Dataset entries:

===

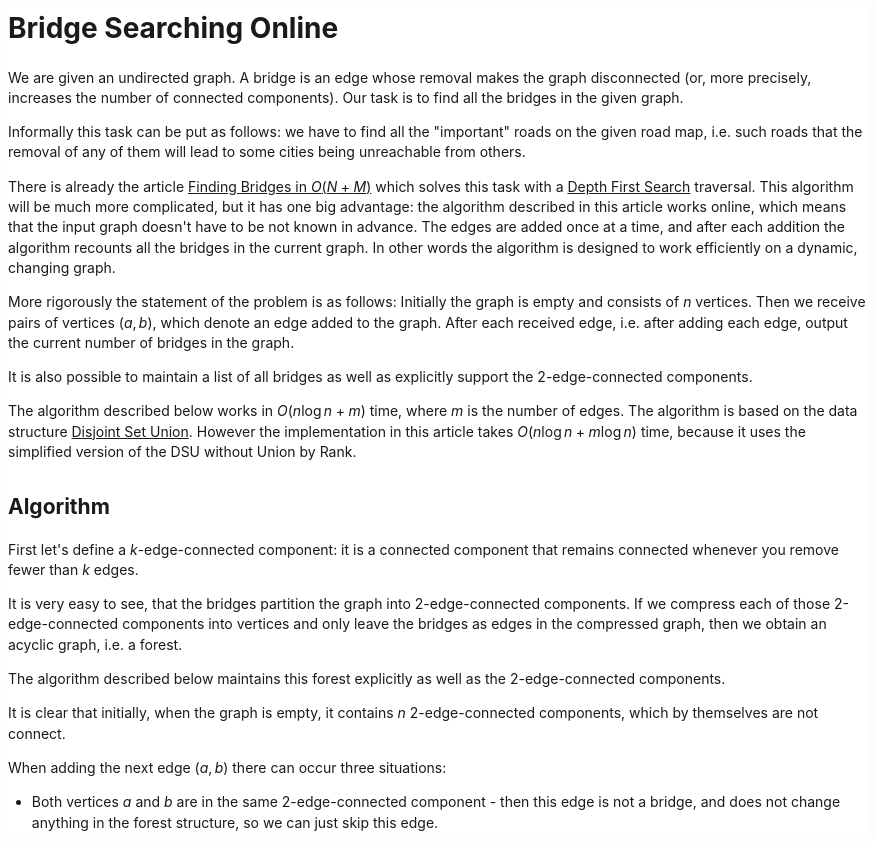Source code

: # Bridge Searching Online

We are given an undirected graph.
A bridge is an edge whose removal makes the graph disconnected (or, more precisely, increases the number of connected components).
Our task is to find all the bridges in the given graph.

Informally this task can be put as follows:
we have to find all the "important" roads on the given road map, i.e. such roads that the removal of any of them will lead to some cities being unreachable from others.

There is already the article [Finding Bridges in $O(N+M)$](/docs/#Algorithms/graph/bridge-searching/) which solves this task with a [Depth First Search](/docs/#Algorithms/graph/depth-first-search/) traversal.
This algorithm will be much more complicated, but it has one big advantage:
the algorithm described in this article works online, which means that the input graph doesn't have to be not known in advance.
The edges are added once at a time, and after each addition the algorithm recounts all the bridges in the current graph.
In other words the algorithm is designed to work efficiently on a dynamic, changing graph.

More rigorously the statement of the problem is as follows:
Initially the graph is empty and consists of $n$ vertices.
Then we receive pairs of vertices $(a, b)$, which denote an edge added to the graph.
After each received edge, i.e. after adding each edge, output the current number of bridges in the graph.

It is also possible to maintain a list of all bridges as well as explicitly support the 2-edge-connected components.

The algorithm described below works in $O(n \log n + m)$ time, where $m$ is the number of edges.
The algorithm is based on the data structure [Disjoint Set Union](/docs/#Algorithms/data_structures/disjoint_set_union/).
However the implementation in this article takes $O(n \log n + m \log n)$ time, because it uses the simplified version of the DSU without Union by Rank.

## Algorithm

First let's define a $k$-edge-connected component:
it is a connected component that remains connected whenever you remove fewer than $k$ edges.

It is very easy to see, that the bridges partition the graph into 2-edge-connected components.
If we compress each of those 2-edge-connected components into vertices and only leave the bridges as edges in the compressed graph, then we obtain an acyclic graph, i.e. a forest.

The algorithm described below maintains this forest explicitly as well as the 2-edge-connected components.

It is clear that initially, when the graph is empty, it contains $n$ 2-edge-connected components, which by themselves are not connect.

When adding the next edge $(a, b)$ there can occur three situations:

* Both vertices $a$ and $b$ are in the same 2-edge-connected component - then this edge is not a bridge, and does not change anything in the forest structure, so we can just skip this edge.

===

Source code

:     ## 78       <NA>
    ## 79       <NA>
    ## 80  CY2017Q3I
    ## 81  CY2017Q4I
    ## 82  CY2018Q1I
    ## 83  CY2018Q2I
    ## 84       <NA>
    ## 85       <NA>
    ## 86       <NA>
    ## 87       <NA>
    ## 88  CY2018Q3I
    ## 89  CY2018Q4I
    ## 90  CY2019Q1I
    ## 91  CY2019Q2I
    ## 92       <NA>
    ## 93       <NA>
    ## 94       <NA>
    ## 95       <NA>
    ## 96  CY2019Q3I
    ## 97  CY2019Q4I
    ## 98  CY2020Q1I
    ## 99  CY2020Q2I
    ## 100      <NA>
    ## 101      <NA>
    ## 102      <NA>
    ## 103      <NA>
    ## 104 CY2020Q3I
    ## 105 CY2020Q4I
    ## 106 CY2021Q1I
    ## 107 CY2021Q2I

===

> [TO DO] Copy the records from the line with "Informally this task" up to and including the line with "we have to find", changing "cities" to "towns" and leaving everything else as it is.

> [RESULT OF THE EXERCISE]
Informally this task can be put as follows:
we have to find all the "important" roads on the given road map, i.e. such roads that the removal of any of them will lead to some towns being unreachable from others.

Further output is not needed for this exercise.